Who over SQL did the migration of data / shards online (for profit) please share your ideas!
as I understand it, you need to create a directory / function that says on which server a specific key is located (an entry with a specific identifier). then the migration process should exclusively capture the keys on server "A" (select for update), atomically hide the keys in a hidden table and not atomically move them to server "B" in a hidden table, where they should be atomically available and change the location of the keys from the server in the directory "A" to server "B". The hidden table is in theory needed because moving keys between servers is not atomic and it may happen that at some point server “B” will have only a part of the keys (if we move not just a single key, but many keys - a virtual shard).
what if at the time when the migration began, the client had already arrived at the server "A" and did not find the data? stupidly hammering into the directory then to the server "A" until the server address is updated in the directory and the client does not go to the new server "B"? Can I come up with some kind of notification here instead of polling? How to make it?
How do you build a directory with the key corresponding to the server or the key to the virtual shard and the virtual shard to the server?
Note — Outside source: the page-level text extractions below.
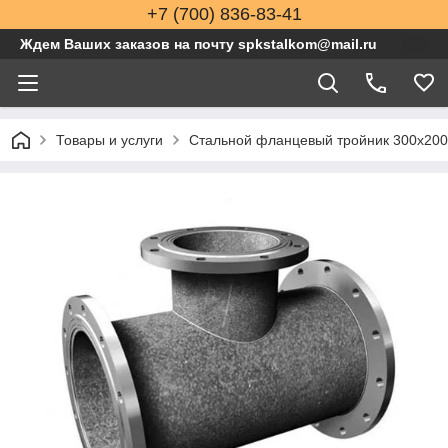
+7 (700) 836-83-41
Ждем Ваших заказов на почту spkstalkom@mail.ru
Товары и услуги
Стальной фланцевый тройник 300x200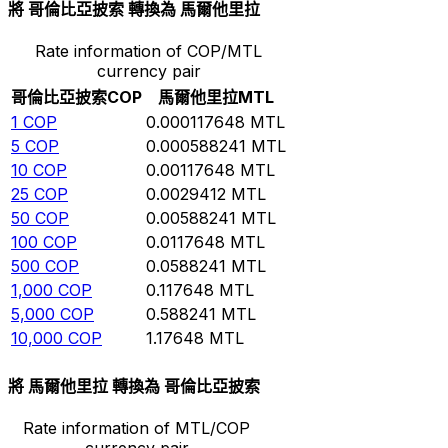
將 哥倫比亞披索 轉換為 馬爾他里拉
Rate information of COP/MTL
currency pair
哥倫比亞披索
COP
馬爾他里拉
MTL
1
COP
0.000117648
MTL
5
COP
0.000588241
MTL
10
COP
0.00117648
MTL
25
COP
0.0029412
MTL
50
COP
0.00588241
MTL
100
COP
0.0117648
MTL
500
COP
0.0588241
MTL
1,000
COP
0.117648
MTL
5,000
COP
0.588241
MTL
10,000
COP
1.17648
MTL
將 馬爾他里拉 轉換為 哥倫比亞披索
Rate information of MTL/COP
currency pair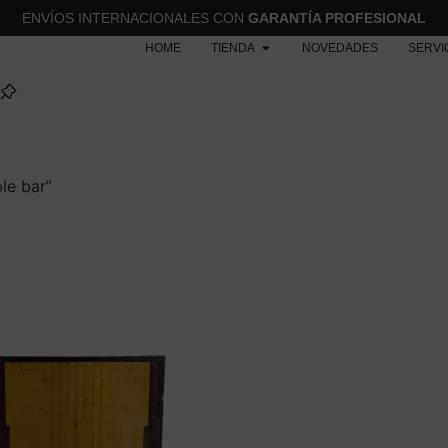
ENVÍOS INTERNACIONALES CON
GARANTÍA PROFESIONAL
HOME
TIENDA
NOVEDADES
SERVI
le bar”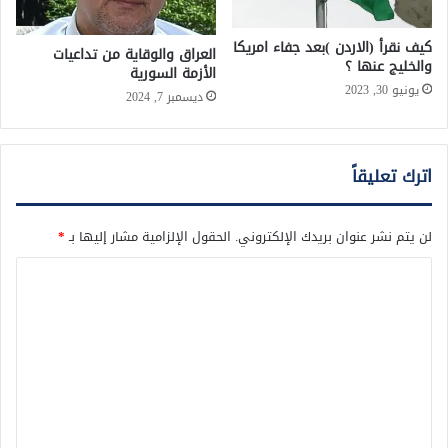
كيف نقرأ (الاردن )بعد جفاء امريكا
العراق والوقاية من تداعيات
والخليج عنها ؟
الأزمة السورية
يونيو 30, 2023
ديسمبر 7, 2024
اترك تعليقاً
لن يتم نشر عنوان بريدك الإلكتروني.
الحقول الإلزامية مشار إليها بـ
*
ا
ل
ت
ع
ل
ي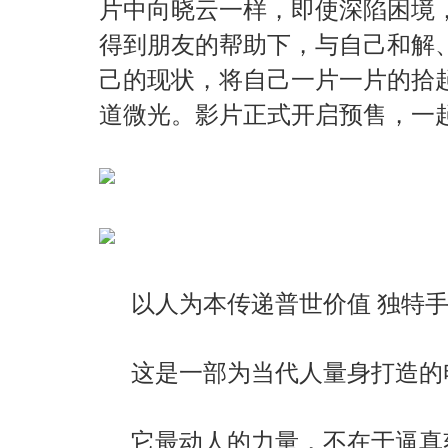
片中向晓云一样，即使深陷困境
得到朋友的帮助下，与自己和解
己的现状，将自己一片一片的拾
道微光。影片正式开启预售，一
以人为本传递普世价值 独特
这是一部为当代人量身打造的
它最动人的力量，不在于逼真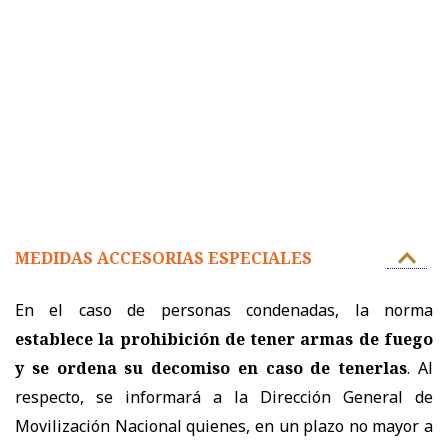
MEDIDAS ACCESORIAS ESPECIALES
En el caso de personas condenadas, la norma
establece la prohibición de tener armas de fuego
y se ordena su decomiso en caso de tenerlas
. Al
respecto, se informará a la Dirección General de
Movilización Nacional quienes, en un plazo no mayor a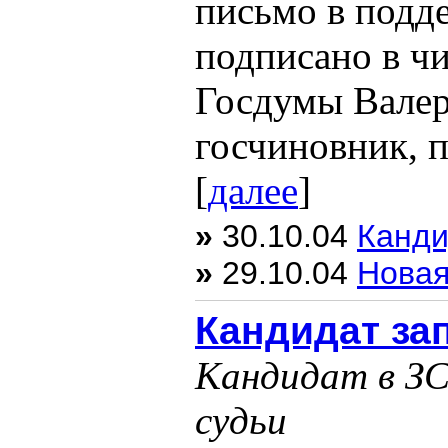
письмо в подд
подписано в ч
Госдумы Вале
госчиновник, п
[
далее
]
»
30.10.04
Канди
»
29.10.04
Новая
Кандидат за
Кандидат в З
судьи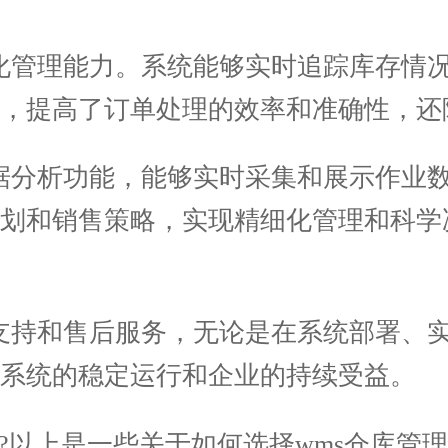
化管理能力。系统能够实时追踪库存情
，提高了订单处理的效率和准确性，还
据分析功能，能够实时采集和展示作业
计划和销售策略，实现精细化管理和科学
支持和售后服务，无论是在系统部署、
系统的稳定运行和企业的持续受益。
以上是一些关于如何选择wms仓库管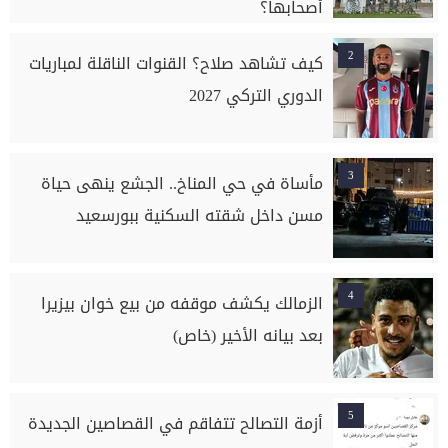
أصحابها؟
2
كيف تشاهد صلاح؟ القنوات الناقلة لمباريات
الدوري التركي 2027
3
مأساة في حي المناخ.. الجشع ينهى حياة
مسن داخل شقته السكنية ببورسعيد
4
الزمالك يكشف موقفه من بيع خوان بيزيرا
بعد بيانه الأخير (خاص)
5
أزمة التصالح تتفاقم في القصاصين الجديدة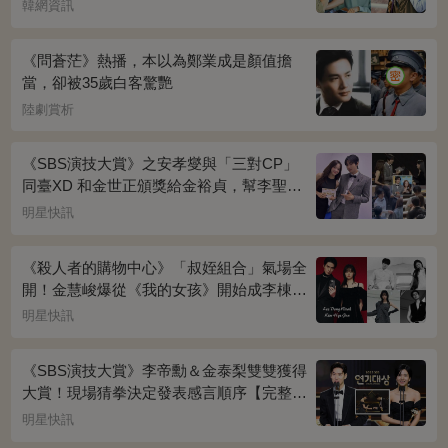
榮耀》奪冠
韓網資訊
《問蒼茫》熱播，本以為鄭業成是顏值擔
當，卻被35歲白客驚艷
陸劇賞析
《SBS演技大賞》之安孝燮與「三對CP」
同臺XD 和金世正頒獎給金裕貞，幫李聖經
披外套超甜~
明星快訊
《殺人者的購物中心》「叔姪組合」氣場全
開！金慧峻爆從《我的女孩》開始成李棟旭
迷妹~
明星快訊
《SBS演技大賞》李帝勳＆金泰梨雙雙獲得
大賞！現場猜拳決定發表感言順序【完整得
獎名單】
明星快訊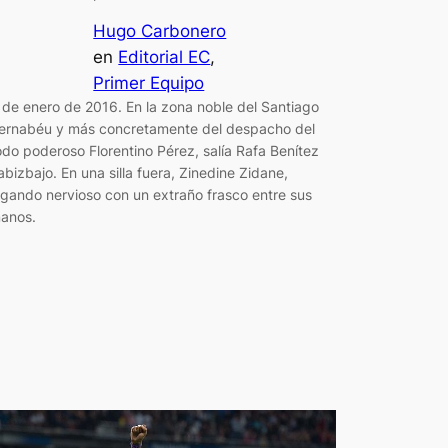
Hugo Carbonero
en
Editorial EC
, 
Primer Equipo
 de enero de 2016. En la zona noble del Santiago
ernabéu y más concretamente del despacho del
odo poderoso Florentino Pérez, salía Rafa Benítez
abizbajo. En una silla fuera, Zinedine Zidane,
ugando nervioso con un extraño frasco entre sus
anos.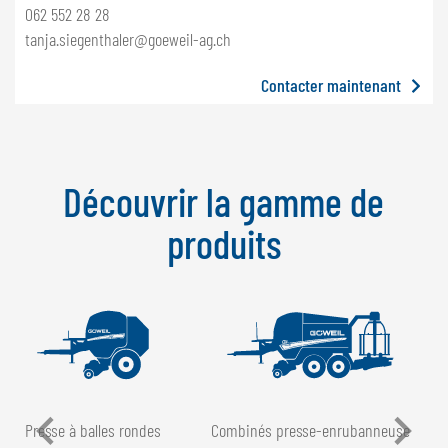
062 552 28 28
tanja.siegenthaler@goeweil-ag.ch
Contacter maintenant
Découvrir la gamme de
produits
Presse à balles rondes
Combinés presse-enrubanneuse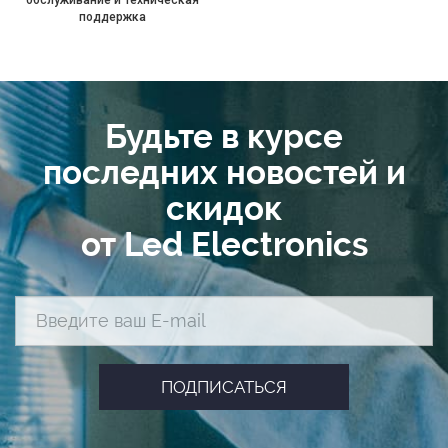
поддержка
Будьте в курсе
последних новостей и
скидок
от Led Electronics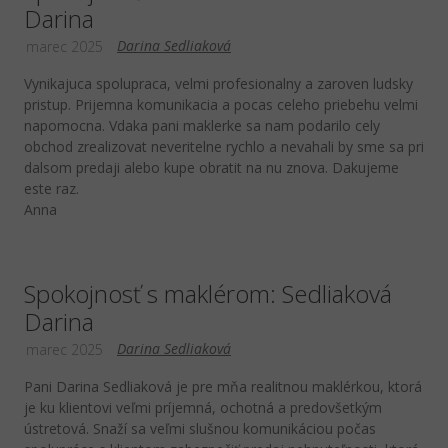
Darina
Darina Sedliaková
marec 2025
Vynikajuca spolupraca, velmi profesionalny a zaroven ludsky
pristup. Prijemna komunikacia a pocas celeho priebehu velmi
napomocna. Vdaka pani maklerke sa nam podarilo cely
obchod zrealizovat neveritelne rychlo a nevahali by sme sa pri
dalsom predaji alebo kupe obratit na nu znova. Dakujeme
este raz.
Anna
Spokojnosť s maklérom: Sedliaková
Darina
Darina Sedliaková
marec 2025
Pani Darina Sedliaková je pre mňa realitnou maklérkou, ktorá
je ku klientovi veľmi príjemná, ochotná a predovšetkým
ústretová. Snaží sa veľmi slušnou komunikáciou počas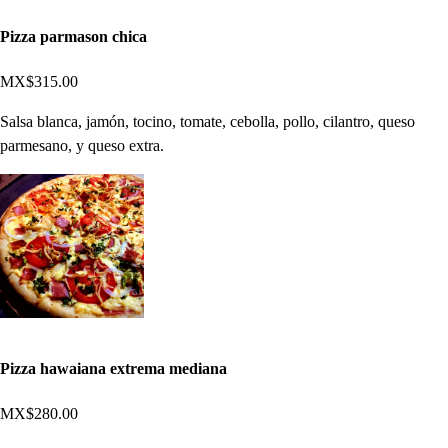
Pizza parmason chica
MX$315.00
Salsa blanca, jamón, tocino, tomate, cebolla, pollo, cilantro, queso
parmesano, y queso extra.
Pizza hawaiana extrema mediana
MX$280.00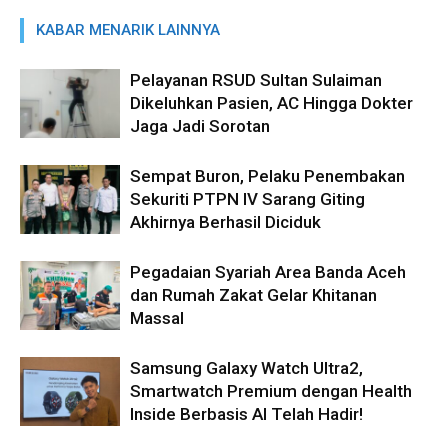
KABAR MENARIK LAINNYA
Pelayanan RSUD Sultan Sulaiman
Dikeluhkan Pasien, AC Hingga Dokter
Jaga Jadi Sorotan
Sempat Buron, Pelaku Penembakan
Sekuriti PTPN IV Sarang Giting
Akhirnya Berhasil Diciduk
Pegadaian Syariah Area Banda Aceh
dan Rumah Zakat Gelar Khitanan
Massal
Samsung Galaxy Watch Ultra2,
Smartwatch Premium dengan Health
Inside Berbasis AI Telah Hadir!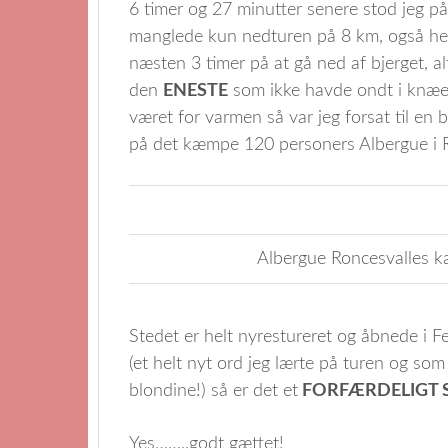
6 timer og 27 minutter senere stod jeg 
manglede kun nedturen på 8 km, også her 
næsten 3 timer på at gå ned af bjerget, a
den
ENESTE
som ikke havde ondt i knæer
været for varmen så var jeg forsat til en
på det kæmpe 120 personers Albergue i R
Albergue Roncesvalles k
Stedet er helt nyrestureret og åbnede i 
(et helt nyt ord jeg lærte på turen og so
blondine!) så er det et
FORFÆRDELIGT 
Yes……..godt gættet!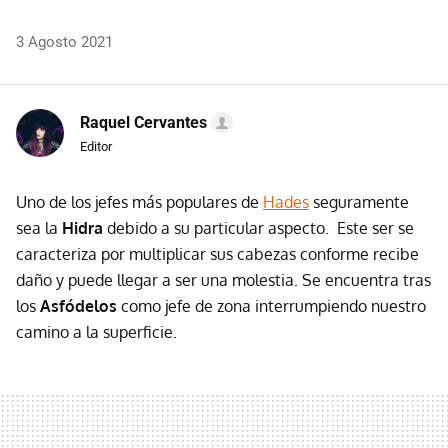
3 Agosto 2021
Raquel Cervantes
Editor
Uno de los jefes más populares de
Hades
seguramente
sea la
Hidra
debido a su particular aspecto. Este ser se
caracteriza por multiplicar sus cabezas conforme recibe
daño y puede llegar a ser una molestia. Se encuentra tras
los
Asfódelos
como jefe de zona interrumpiendo nuestro
camino a la superficie.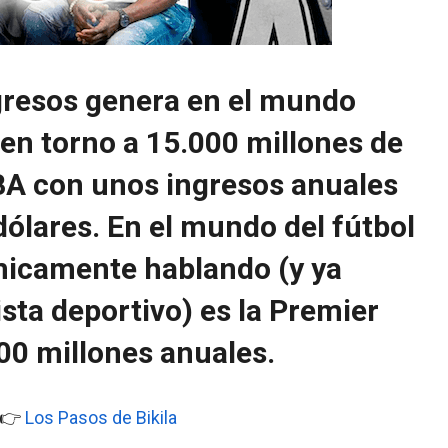
ngresos genera en el mundo
en torno a 15.000 millones de
 NBA con unos ingresos anuales
dólares. En el mundo del fútbol
micamente hablando (y ya
sta deportivo) es la Premier
00 millones anuales.
r 👉
Los Pasos de Bikila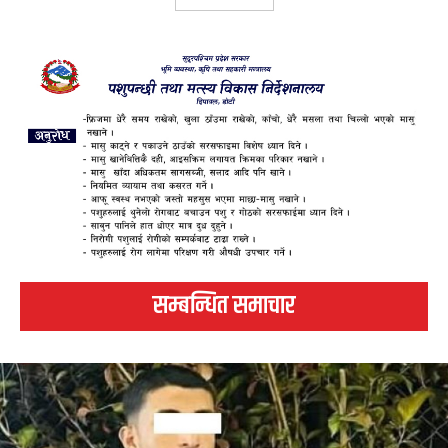
सम्बन्धित समाचार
By what algorithm and with what tools?
In particular, I read a story where people have gone from virtual shards simply to matching the key to the server, where should this match be stored?
Thanks in advance for ideas and answers!

Reply

Answer the question

In order to leave comments, you need to log in

1 answer(s)

R

rPman, 2017-05-18
@rPman

Make identifiers such that they can be guaranteed to be divided into groups, for example, with a step of N (max number of servers) and the starting value of sequences for each server is different (from 1 to N) - let's call this starting number 'index modulus', this way you will group data, and it will be possible to move them in groups, according to the index belonging to its index module (you can get it by taking the module from the index by N, if N is a power of two, then a bit mask will be enough).
It is enough for you to store which module index is located on which physical server, and move the data at once in these groups, naturally within one transaction (open a transaction on both servers, pour data, at the end, commit on one, note in the table that the data has moved, delete , commit on another.
To prevent data from appearing on the server during the transfer process, make mechanisms that disable this node from creating new records (a sort of read / write only) and logging the fact that the record was modified by id (the date of the last change in each table - or use the regular mechanisms of the low-level sql-log- server), i.e. the table that will be responsible for information about the placement of groups on servers must also contain this flag. And yes, replicate this table between servers with regular sql server tools.
By the way, I remember exactly that in oracle it was possible to set up data replication by condition ... I won’t be surprised if others have it, then the internal mechanism of the sql server will be responsible for transferring data between servers - this is an order of magnitude more efficient and reliable than self-written tools.